The files in this repo were used in the analysis for the paper Branching process descriptions of information cascades on Twitter. An arXiv preprint can be found here.
The file full_data_Marref_github.csv
contains all trees from the Marref dataset.
The file young_data_Marref_github.csv
contains the filtered set of trees from the Marref dataset, where the trees selected have their "birth" time (i.e., the timestamp of the seed node) occurring in the first half of the time window for data collection.
The file full_data_URLs_github.csv
contains all trees from the URLs dataset.
The file young_data_URLs_github.csv
contains the filtered set of trees from the URLs dataset, where the trees selected have their "birth" time (i.e., the timestamp of the seed node) occurring in the first half of the time window for data collection.
Each file contains 4 columns, with each row corresponding to one node in a tree.

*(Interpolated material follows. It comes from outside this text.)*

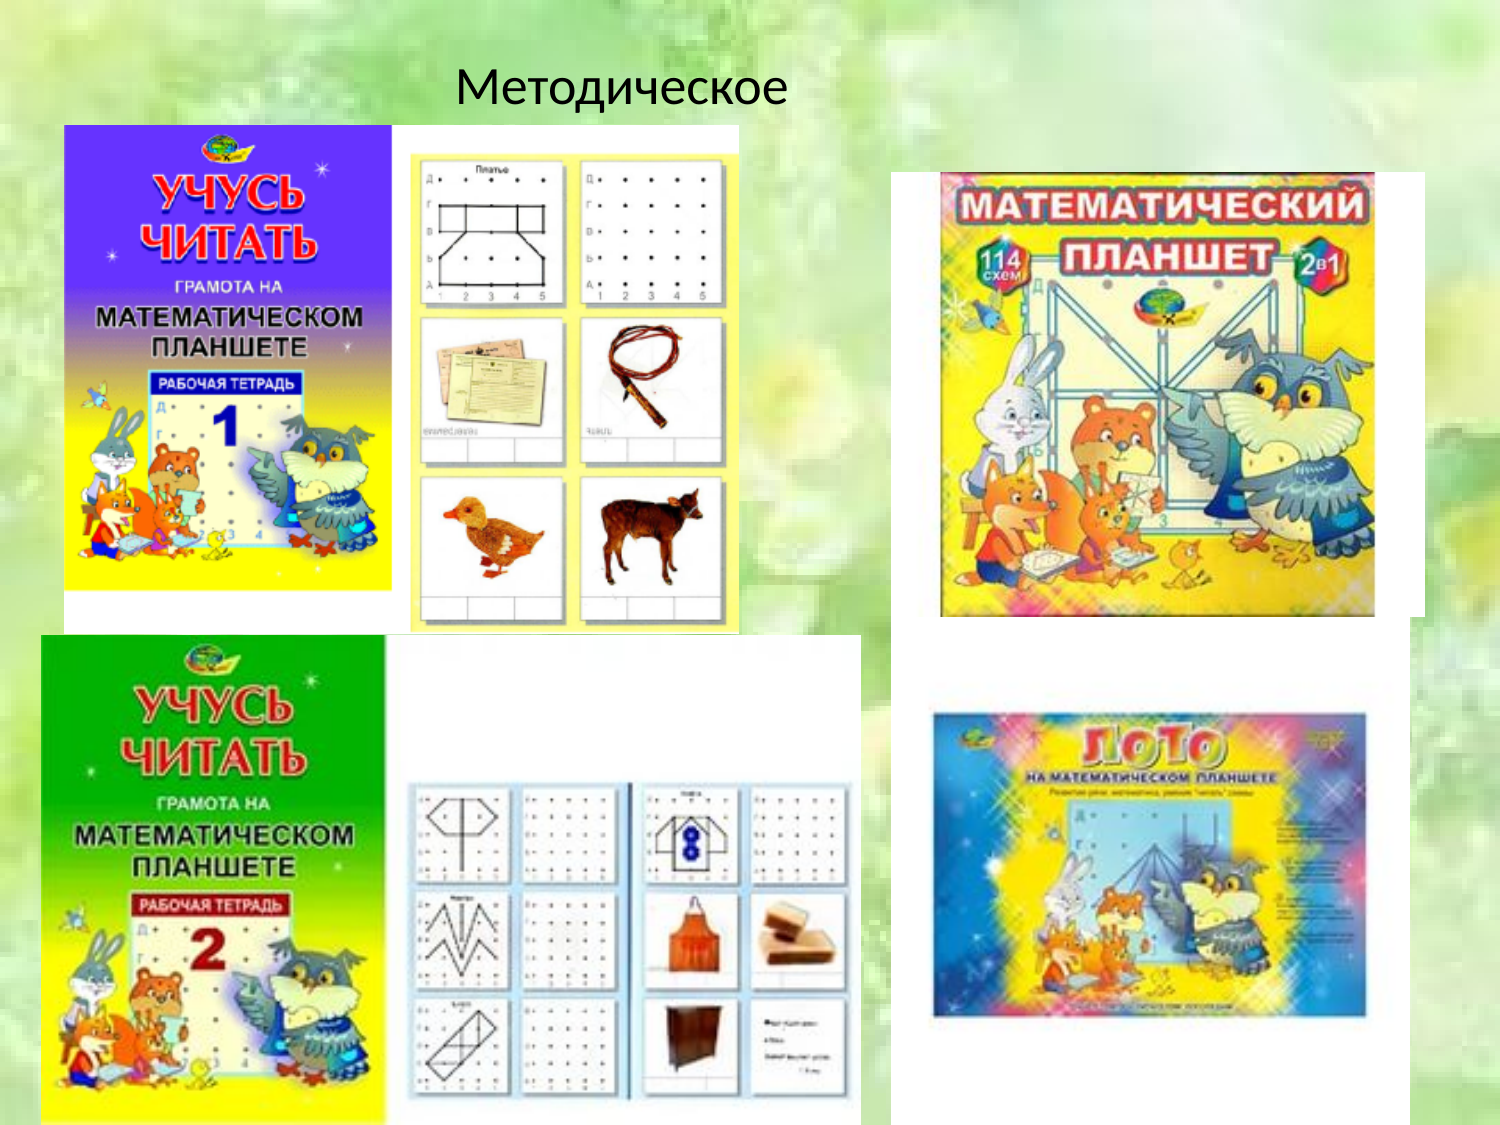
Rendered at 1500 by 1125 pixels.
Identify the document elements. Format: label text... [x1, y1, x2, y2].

- Column 1 contains a node index for a child node (i.e., a retweeting event).
- Column 2 contains the corresponding index for the parent node (i.e., the event that is rewteeted).
- Column 3 contains the tree identifier number.
- Column 4 contains the generation number of the node.
The seed node of each tree is labelled as node 1, and nodes in subsequent generations are labelled as nodes 2, 3, etc.
Timestamps for tweets are not included here, to ensure anonymity.